The Greek saga took another turn last week as the second bailout from the Eurozone countries approved in 2012 expired on June 30, leading to Greece missing a payment to the International Monetary Fund (IMF) and being put in arrears. A referendum asking Greek voters whether they wanted to approve new terms for financial assistance offered by the European creditors subsequently failed, strengthening the hand of the Syriza-led government but also leaving Greece's status in the euro up in the air. The government is putting together another proposal to its creditors to be reviewed later this week.
First, here's how Greece got to this point.
The Greek drama started in late 2009 when the new government headed by George Papandreou revealed that the 2009 deficit would be much larger than previously expected at a time when debt already exceeded the size of the Greek economy. Fears of an inability to afford and service its debt led interest rates to rise, with the ten-year rate doubling from 4.5 percent to 9 percent just between late-2009 and mid-2010.

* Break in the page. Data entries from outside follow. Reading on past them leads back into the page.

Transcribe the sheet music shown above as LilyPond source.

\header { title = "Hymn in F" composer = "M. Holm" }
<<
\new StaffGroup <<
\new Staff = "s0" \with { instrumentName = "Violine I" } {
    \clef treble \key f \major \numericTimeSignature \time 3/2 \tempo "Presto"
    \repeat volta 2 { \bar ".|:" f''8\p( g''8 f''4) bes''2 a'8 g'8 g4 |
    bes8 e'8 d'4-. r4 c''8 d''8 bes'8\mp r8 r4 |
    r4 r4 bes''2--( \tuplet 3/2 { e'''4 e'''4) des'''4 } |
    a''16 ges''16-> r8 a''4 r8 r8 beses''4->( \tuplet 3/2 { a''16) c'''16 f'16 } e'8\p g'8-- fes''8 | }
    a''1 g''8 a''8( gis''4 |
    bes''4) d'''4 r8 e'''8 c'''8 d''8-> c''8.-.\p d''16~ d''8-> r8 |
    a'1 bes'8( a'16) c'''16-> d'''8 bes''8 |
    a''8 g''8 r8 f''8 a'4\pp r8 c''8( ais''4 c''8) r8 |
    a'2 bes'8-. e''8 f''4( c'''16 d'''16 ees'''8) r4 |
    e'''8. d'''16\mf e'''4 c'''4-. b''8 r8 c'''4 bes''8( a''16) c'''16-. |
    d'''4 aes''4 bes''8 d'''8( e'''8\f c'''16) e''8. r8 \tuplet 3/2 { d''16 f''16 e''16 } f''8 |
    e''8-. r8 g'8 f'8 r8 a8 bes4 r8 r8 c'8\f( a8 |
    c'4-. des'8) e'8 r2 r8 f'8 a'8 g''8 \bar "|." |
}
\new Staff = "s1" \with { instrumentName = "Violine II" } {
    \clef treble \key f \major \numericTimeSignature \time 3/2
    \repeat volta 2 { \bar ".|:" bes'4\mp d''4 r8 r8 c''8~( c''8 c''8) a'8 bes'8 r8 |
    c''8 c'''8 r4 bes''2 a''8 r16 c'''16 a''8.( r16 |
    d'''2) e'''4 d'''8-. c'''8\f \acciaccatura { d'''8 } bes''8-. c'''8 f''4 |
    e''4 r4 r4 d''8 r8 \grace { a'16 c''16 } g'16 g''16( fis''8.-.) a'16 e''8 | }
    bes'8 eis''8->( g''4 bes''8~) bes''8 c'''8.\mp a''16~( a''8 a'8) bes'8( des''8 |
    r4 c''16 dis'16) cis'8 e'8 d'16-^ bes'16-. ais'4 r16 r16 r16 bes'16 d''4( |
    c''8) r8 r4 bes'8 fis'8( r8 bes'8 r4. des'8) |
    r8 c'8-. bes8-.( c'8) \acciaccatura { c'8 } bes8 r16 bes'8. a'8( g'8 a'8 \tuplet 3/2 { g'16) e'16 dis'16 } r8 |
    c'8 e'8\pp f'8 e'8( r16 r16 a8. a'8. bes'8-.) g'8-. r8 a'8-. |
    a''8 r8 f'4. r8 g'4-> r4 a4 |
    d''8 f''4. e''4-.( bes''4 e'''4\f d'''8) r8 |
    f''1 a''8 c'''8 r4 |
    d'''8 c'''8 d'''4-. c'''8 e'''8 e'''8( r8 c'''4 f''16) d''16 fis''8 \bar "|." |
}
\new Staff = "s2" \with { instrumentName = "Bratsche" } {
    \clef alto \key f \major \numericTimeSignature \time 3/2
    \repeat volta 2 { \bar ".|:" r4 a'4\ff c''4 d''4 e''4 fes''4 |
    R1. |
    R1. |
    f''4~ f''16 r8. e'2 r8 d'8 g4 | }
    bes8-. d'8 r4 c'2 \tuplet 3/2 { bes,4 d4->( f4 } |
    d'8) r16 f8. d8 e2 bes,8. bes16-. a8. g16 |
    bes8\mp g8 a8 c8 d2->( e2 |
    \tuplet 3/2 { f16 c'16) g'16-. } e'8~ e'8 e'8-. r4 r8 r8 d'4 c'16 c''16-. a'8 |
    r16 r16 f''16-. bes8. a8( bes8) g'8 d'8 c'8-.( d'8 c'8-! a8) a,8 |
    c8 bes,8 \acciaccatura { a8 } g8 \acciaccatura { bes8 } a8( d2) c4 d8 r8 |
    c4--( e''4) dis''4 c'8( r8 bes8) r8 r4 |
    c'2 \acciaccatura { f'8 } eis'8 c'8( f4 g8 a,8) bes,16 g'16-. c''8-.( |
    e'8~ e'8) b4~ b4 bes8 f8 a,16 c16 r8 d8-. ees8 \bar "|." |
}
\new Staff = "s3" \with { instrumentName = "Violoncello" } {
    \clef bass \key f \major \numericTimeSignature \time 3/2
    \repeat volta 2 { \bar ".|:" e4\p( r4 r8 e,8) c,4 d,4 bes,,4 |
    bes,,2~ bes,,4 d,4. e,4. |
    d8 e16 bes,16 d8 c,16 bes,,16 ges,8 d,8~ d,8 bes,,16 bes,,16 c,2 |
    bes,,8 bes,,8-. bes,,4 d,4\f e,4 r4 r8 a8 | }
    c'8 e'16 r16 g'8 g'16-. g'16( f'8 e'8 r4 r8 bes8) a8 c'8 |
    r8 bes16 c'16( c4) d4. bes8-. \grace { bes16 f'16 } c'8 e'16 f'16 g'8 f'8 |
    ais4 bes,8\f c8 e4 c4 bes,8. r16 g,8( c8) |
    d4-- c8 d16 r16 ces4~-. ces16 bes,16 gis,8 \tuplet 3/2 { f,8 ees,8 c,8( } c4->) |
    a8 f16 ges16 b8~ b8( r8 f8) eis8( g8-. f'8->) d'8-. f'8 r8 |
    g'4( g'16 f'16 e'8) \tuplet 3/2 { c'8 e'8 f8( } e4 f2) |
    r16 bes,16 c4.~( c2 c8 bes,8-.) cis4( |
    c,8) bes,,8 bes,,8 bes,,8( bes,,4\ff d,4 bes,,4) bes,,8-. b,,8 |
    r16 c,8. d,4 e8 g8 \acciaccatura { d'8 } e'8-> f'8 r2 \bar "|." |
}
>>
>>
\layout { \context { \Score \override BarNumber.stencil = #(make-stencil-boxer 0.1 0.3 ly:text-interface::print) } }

After receiving several credit rating downgrades, the Greek government enacted austerity measures targeting a deficit of 3 percent of GDP in 2013, down from 15 percent in 2009, in exchange for a 110 billion euro rescue package. The austerity, though, hurt the economy as real GDP shrunk by 5 percent in 2010 and 9 percent in 2011, according to the IMF, and the unemployment rate shot up from 10 percent in late 2009 to over 25 percent by 2012. All the while, interest rates continued to rise dramatically, with the ten-year rate peaking at around 30 percent in early 2012. A second bailout around that time plus a pledge from European Central Bank (ECB) President Mario Draghi to do "whatever it takes" to preserve the euro quelled fiscal concerns for the time being, but Greece's economy remained in terrible shape.
In January of this year, the left-wing party Syriza and party leader Alexis Tsipras won the legislative election and took control of parliament on an anti-austerity platform, creating uncertainty about the path that the new government would take. The second bailout, which was set to expire in February, was extended through the end of June.